Years later, in 2006, I went back to visit and spend time with my father. My sister was living with him at the time; so, it was inevitable that we would meet again and live together for two weeks. I was expecting her to act cold towards me; I was even expecting her to treat me badly, or say something ill about my mother; what I never expected was love and care, and an apology… well, something that sounded like one.
Talking about us in my father’s tiny bit of a room, she said this to me: When you are a child, you think whatever your parents tell you, must be what it is. You think they are always right. Unfortunately, or not, later on you learn how wrong they can be. With this, I understood what she was telling me, and we became friends without saying much on the matter after that. In the drama, Kyohei is having a bad relationship with his parents, and feels its his fault. The bar tender who is also a friend of the boys, says the same thing my sister told me, only with different words. Pretty much it boils down to this; parents are the truest heroes to a child. Therefore, the only word a child will ever acknowledge is that which the parent speaks.
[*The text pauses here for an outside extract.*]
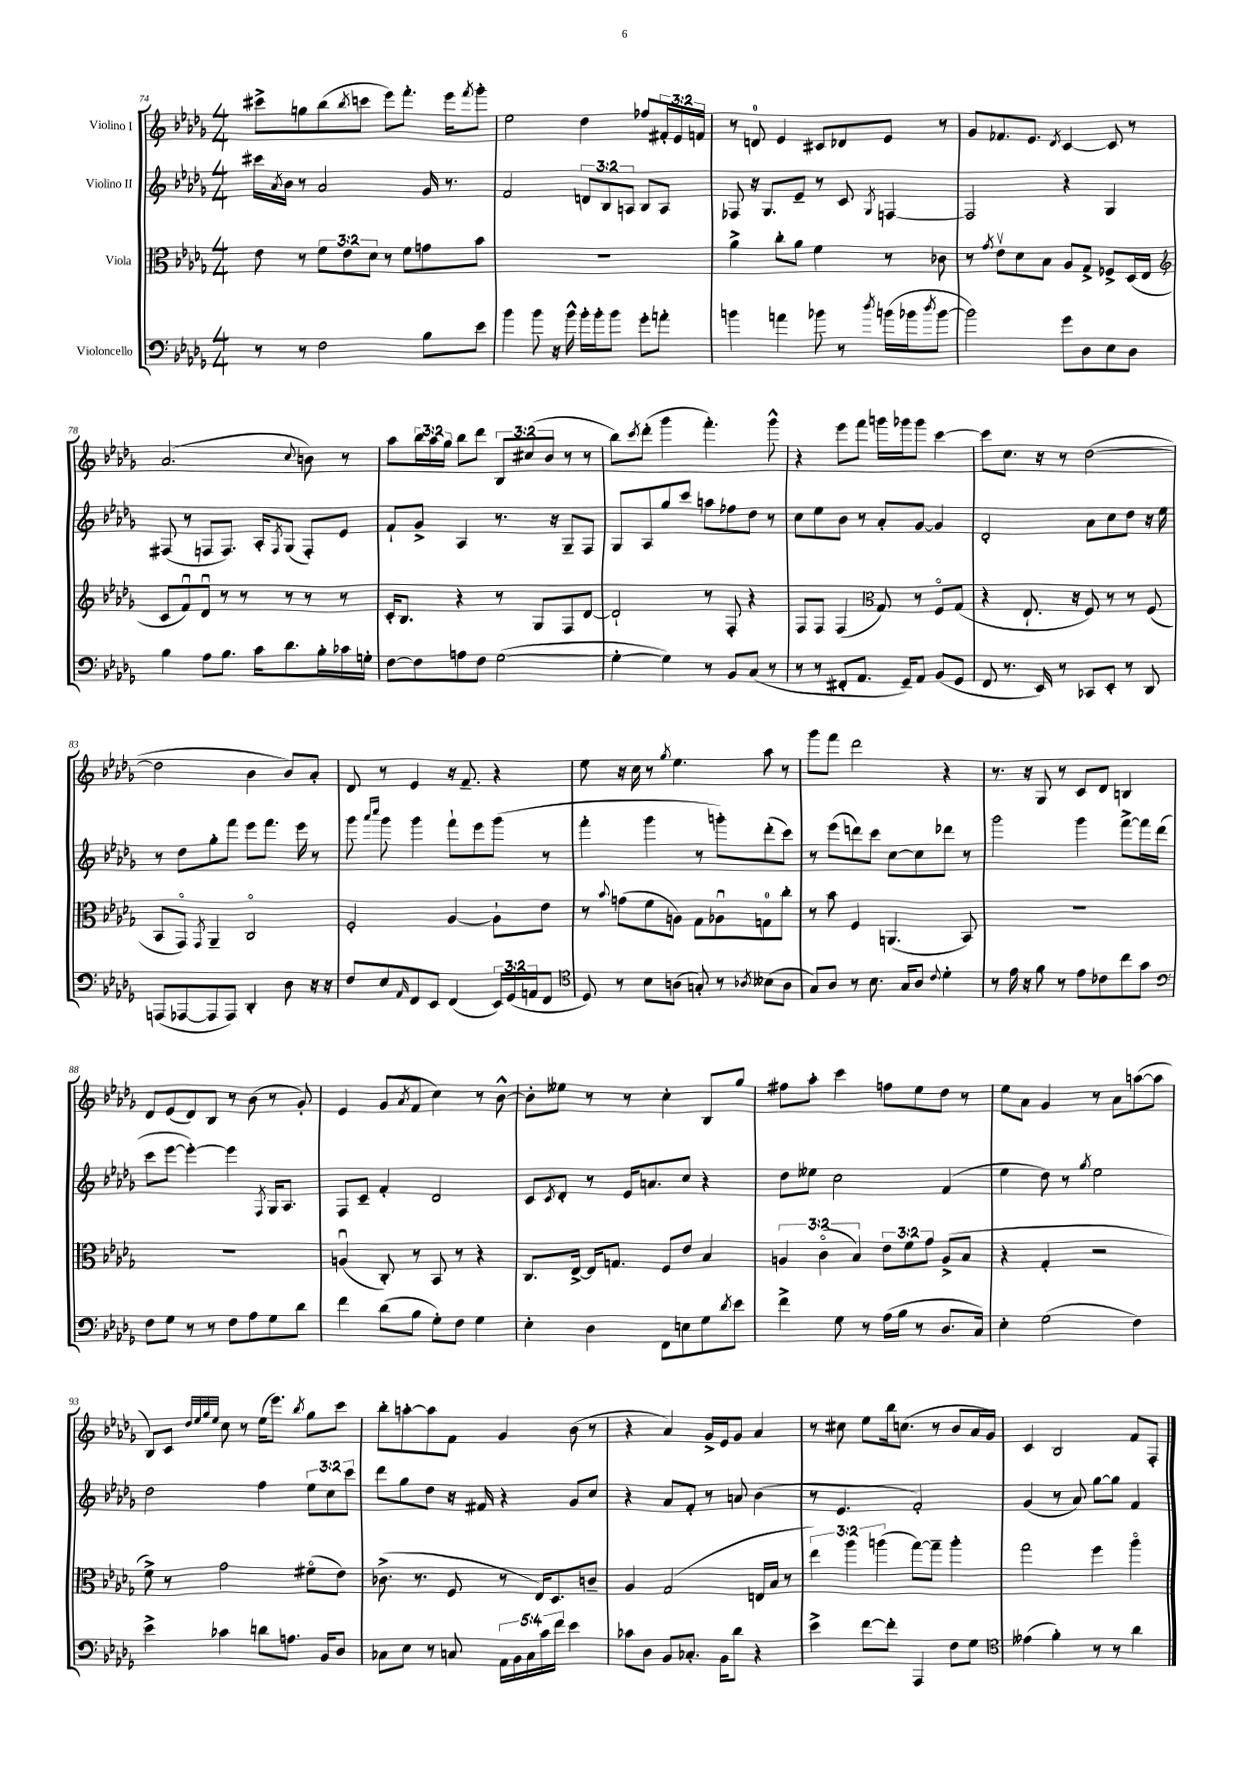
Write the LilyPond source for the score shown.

This is one true statement, and I will forever remember it. I don’t feel sad that me and my sister didn’t get to know each other earlier. I don’t think me unprivileged of growing up without siblings anymore. On the contrary, it makes me wonder; if my sister would have never dislike me, then we would have met at an early age, and she would have never had to say this to me. Things do happen for a reason, call me crazy, but I believe so even more. I believe we need to struggle to be able to understand things better, and become better people. Whether we learned from our troubles or not, is a different story.
Now, I never expected to hear this again and even less from a drama. It’s funny how some people continue to say how TV and books are all fiction and shouldn’t be taken into consideration, but they don’t realize that in that fiction there is a lot of true.
Yamato Nadeshiko stands for personification of an ideal woman. In Yahoo answers I found that it is also referred to as a woman with desirable traditional attributes. Also, it is believed that the name Yamato Nedeshiko comes from the Japanese Nadeshiko flower. Shinchi Henge refers to transformation of a ghost like person or somebody who is into horror movies. This is a great find, to me at least, since I’m very much interested in Japanese language but don’t have the time to learn it properly.
My sister is my own yamato nadeshiko.